* Provided records:
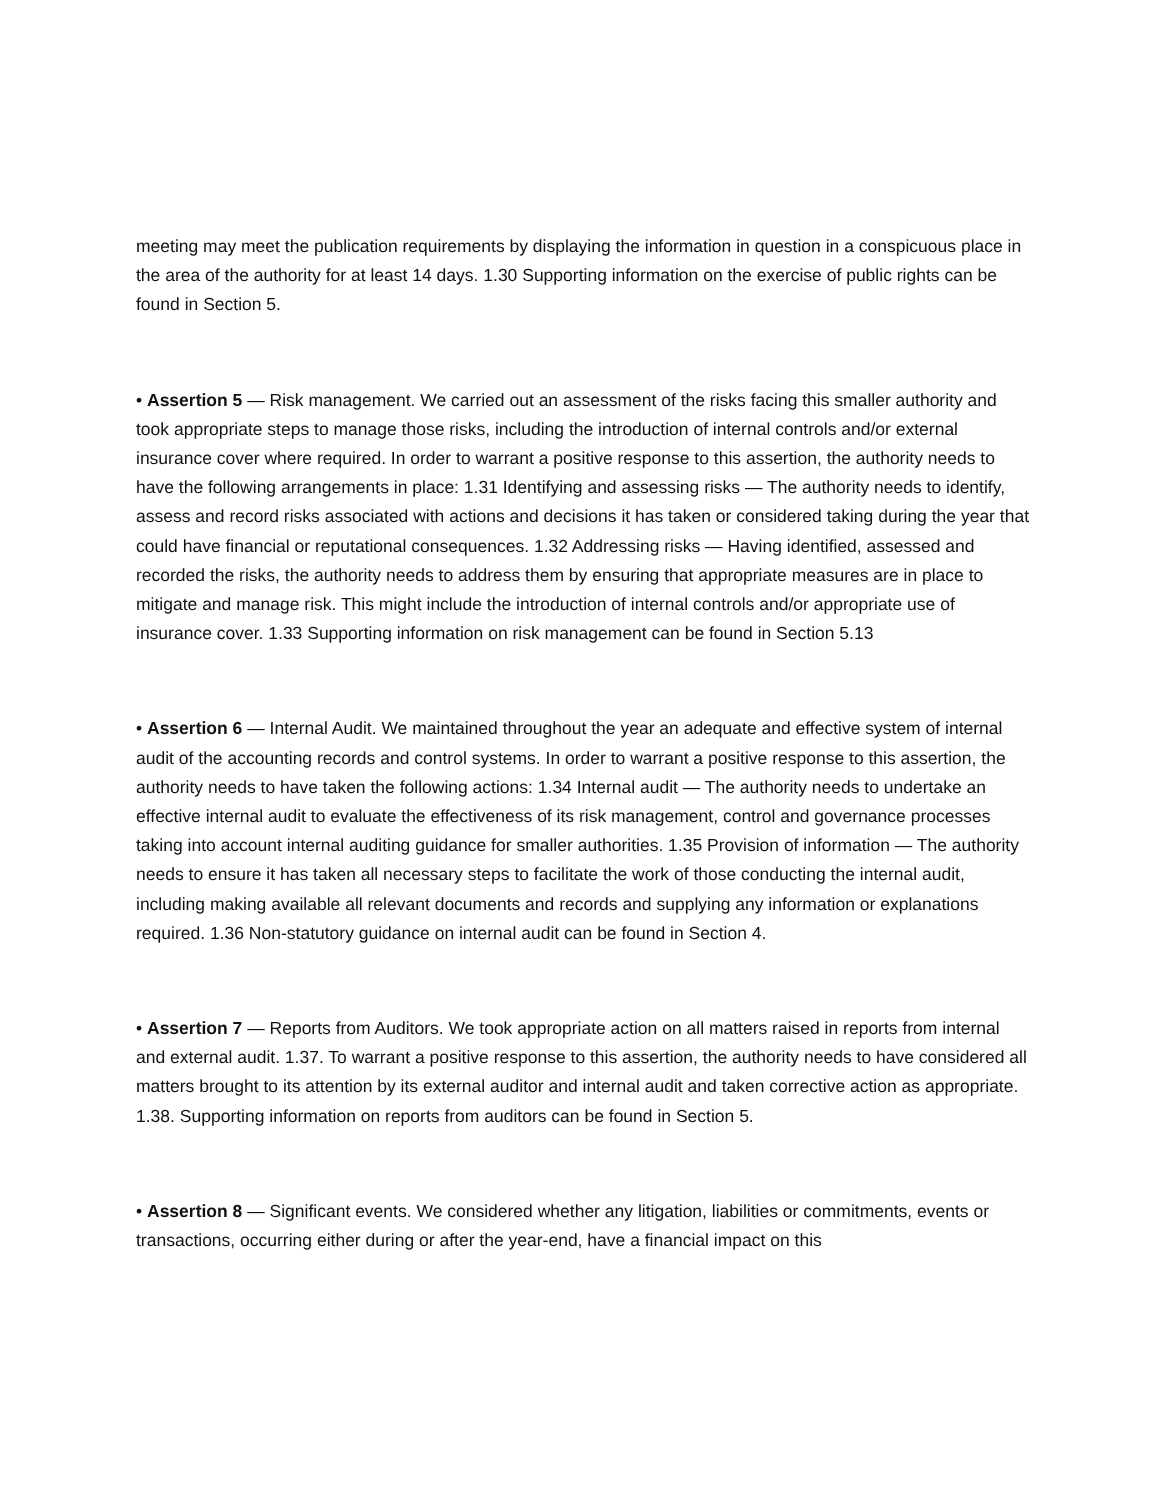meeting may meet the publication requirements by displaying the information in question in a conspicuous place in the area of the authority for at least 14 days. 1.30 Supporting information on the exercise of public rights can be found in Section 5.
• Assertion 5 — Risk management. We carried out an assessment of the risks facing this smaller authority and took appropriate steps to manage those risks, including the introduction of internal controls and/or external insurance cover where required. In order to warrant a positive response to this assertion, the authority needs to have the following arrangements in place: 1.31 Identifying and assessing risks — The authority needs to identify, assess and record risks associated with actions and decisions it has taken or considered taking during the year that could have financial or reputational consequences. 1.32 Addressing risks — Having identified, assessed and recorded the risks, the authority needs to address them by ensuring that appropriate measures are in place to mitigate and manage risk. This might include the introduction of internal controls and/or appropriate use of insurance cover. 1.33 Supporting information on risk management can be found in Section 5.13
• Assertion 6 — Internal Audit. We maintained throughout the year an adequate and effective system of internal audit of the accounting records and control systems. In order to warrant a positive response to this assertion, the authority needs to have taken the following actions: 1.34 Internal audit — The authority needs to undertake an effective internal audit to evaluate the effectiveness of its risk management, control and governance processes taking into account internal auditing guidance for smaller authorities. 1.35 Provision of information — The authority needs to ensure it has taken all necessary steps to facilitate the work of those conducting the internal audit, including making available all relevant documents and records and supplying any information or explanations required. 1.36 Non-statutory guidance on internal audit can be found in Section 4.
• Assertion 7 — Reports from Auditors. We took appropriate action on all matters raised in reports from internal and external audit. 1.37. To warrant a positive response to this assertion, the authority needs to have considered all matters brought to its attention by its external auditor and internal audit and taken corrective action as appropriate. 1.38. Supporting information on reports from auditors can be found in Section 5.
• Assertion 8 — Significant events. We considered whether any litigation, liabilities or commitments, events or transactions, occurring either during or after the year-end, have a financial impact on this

...

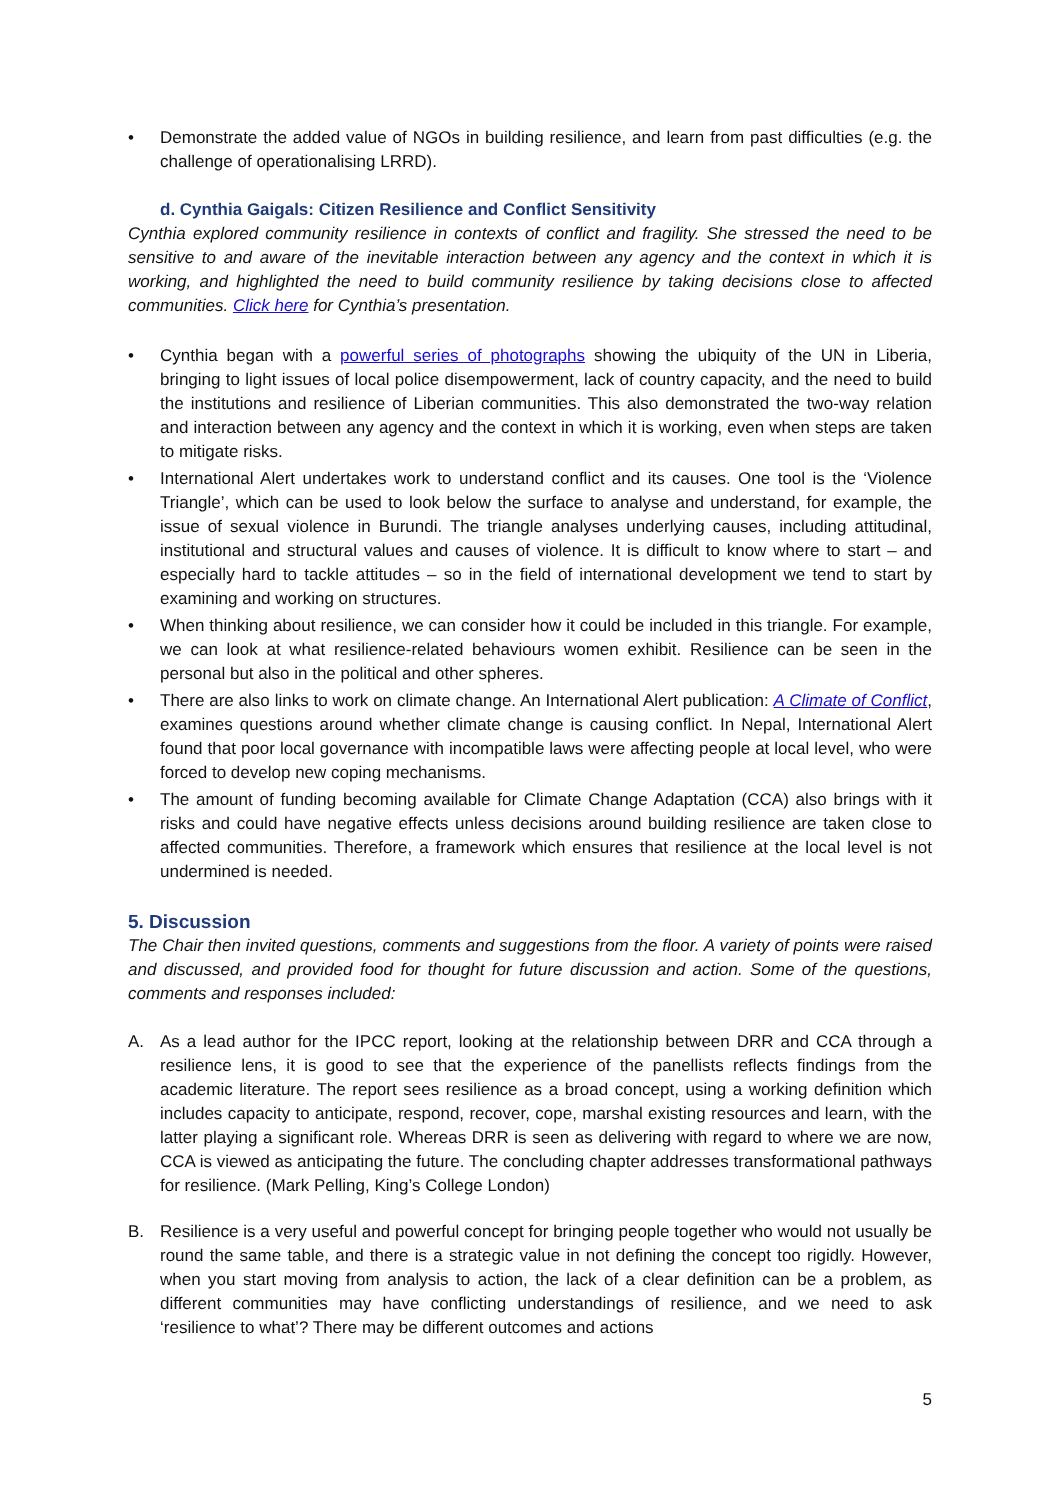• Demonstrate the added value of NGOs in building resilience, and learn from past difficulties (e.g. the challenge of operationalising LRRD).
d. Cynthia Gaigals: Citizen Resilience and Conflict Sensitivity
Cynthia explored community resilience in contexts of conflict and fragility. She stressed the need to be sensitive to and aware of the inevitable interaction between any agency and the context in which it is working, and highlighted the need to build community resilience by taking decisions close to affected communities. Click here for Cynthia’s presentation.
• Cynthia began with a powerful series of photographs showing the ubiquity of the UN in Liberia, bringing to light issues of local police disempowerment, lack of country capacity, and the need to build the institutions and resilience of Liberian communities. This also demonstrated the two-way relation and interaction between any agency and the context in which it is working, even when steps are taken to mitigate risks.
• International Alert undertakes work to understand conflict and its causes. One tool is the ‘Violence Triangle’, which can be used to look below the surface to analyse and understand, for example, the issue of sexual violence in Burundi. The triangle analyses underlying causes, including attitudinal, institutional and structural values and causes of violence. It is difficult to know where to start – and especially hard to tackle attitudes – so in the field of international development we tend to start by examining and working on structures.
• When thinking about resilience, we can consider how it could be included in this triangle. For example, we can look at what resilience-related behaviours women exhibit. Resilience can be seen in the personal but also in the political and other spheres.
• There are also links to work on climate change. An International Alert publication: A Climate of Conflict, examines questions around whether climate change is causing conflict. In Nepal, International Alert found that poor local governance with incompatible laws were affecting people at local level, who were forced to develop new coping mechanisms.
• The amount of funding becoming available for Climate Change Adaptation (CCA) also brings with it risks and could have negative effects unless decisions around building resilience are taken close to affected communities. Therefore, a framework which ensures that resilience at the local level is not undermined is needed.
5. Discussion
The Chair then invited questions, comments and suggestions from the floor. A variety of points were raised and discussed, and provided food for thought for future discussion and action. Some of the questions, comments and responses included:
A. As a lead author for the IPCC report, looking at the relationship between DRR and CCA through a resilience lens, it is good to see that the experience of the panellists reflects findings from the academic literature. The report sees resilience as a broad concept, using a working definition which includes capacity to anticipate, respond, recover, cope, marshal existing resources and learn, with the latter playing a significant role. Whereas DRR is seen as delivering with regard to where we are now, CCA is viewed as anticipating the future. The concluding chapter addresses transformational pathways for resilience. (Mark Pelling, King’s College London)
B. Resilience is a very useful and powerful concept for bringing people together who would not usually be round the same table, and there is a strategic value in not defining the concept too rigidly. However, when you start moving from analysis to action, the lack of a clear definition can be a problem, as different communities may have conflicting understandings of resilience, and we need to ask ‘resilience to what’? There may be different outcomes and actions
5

* * *

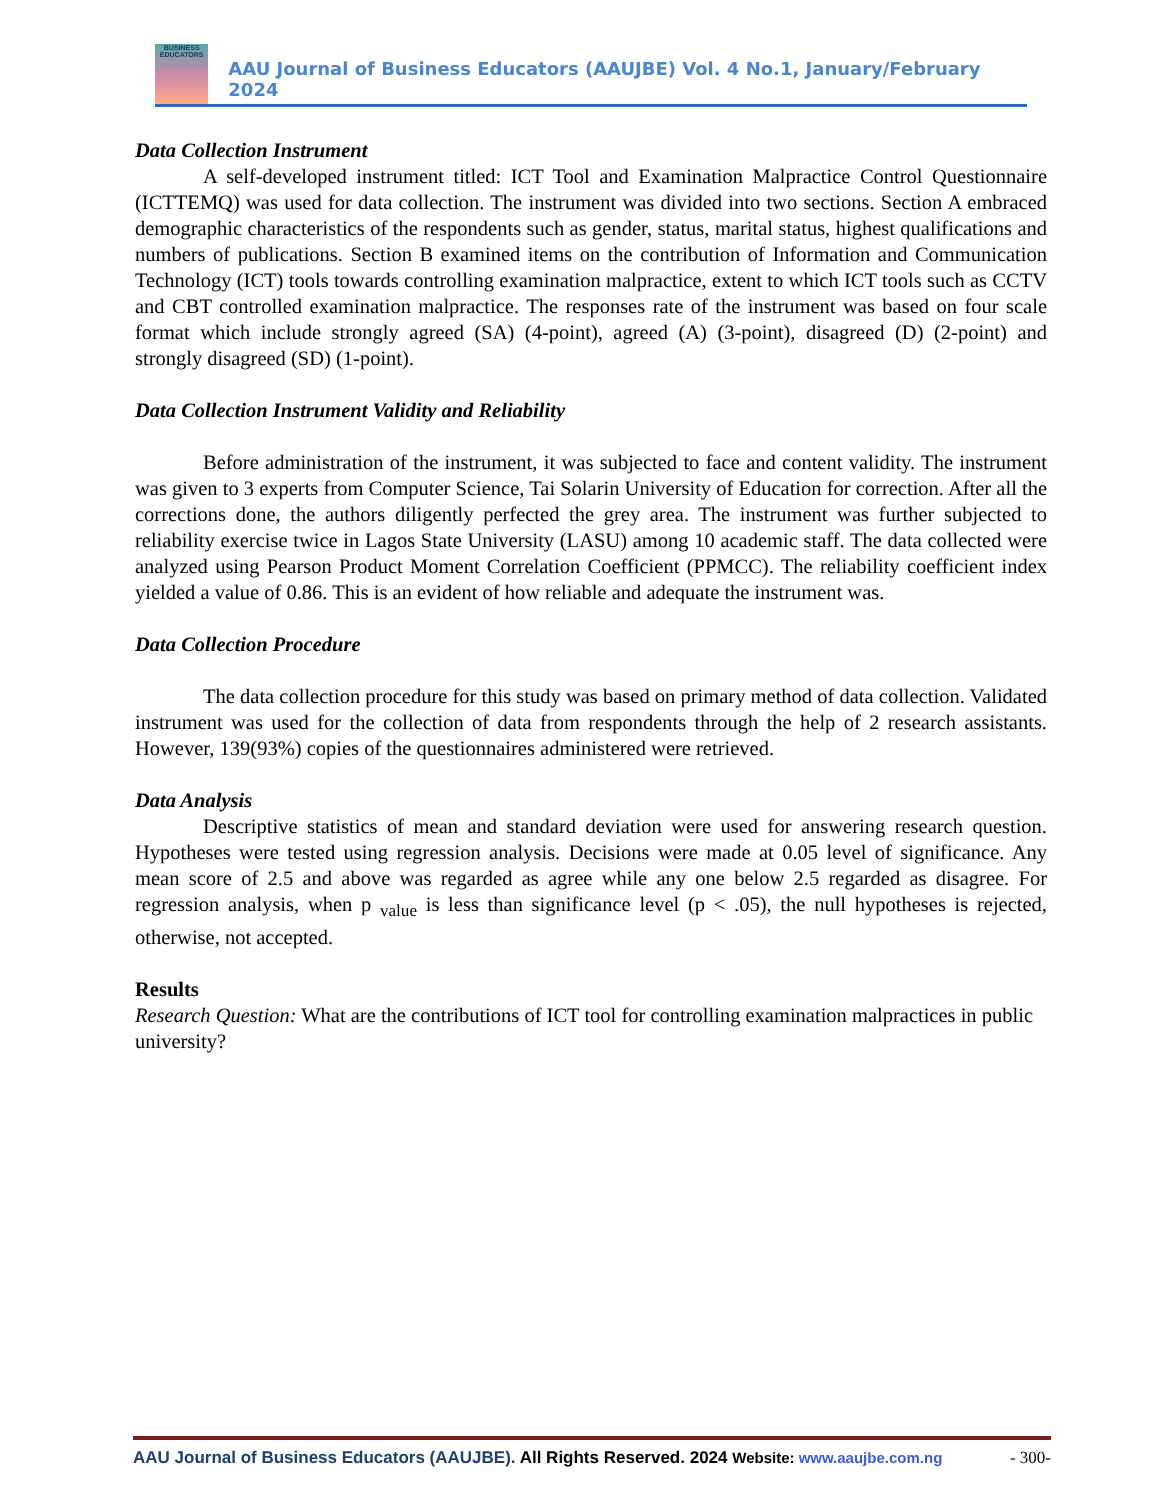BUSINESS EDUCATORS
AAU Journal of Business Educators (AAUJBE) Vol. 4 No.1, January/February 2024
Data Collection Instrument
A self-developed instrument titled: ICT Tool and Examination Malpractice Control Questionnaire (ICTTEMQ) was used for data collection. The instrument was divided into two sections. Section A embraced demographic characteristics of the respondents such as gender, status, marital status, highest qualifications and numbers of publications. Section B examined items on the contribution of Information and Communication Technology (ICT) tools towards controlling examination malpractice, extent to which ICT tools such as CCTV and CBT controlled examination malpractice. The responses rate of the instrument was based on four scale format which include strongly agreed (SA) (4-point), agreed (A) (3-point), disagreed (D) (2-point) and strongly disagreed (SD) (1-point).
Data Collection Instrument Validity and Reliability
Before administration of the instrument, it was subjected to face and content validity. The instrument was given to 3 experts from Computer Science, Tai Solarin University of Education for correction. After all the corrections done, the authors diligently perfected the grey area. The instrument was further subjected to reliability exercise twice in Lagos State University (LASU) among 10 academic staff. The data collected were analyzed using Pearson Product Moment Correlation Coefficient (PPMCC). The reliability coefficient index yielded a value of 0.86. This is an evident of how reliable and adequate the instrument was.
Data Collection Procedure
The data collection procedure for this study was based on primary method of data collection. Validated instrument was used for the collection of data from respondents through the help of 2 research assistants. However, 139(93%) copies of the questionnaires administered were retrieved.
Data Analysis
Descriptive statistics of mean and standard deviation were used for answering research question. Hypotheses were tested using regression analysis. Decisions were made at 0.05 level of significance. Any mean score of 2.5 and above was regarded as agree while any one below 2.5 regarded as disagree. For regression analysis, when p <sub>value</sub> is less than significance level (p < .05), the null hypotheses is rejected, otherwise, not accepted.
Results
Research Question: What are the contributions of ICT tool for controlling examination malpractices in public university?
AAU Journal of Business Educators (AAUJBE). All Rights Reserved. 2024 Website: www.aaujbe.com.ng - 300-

* What is required:
Find out how many lines of the listing above include the word "available", and give that number alone.

* Answer space:
2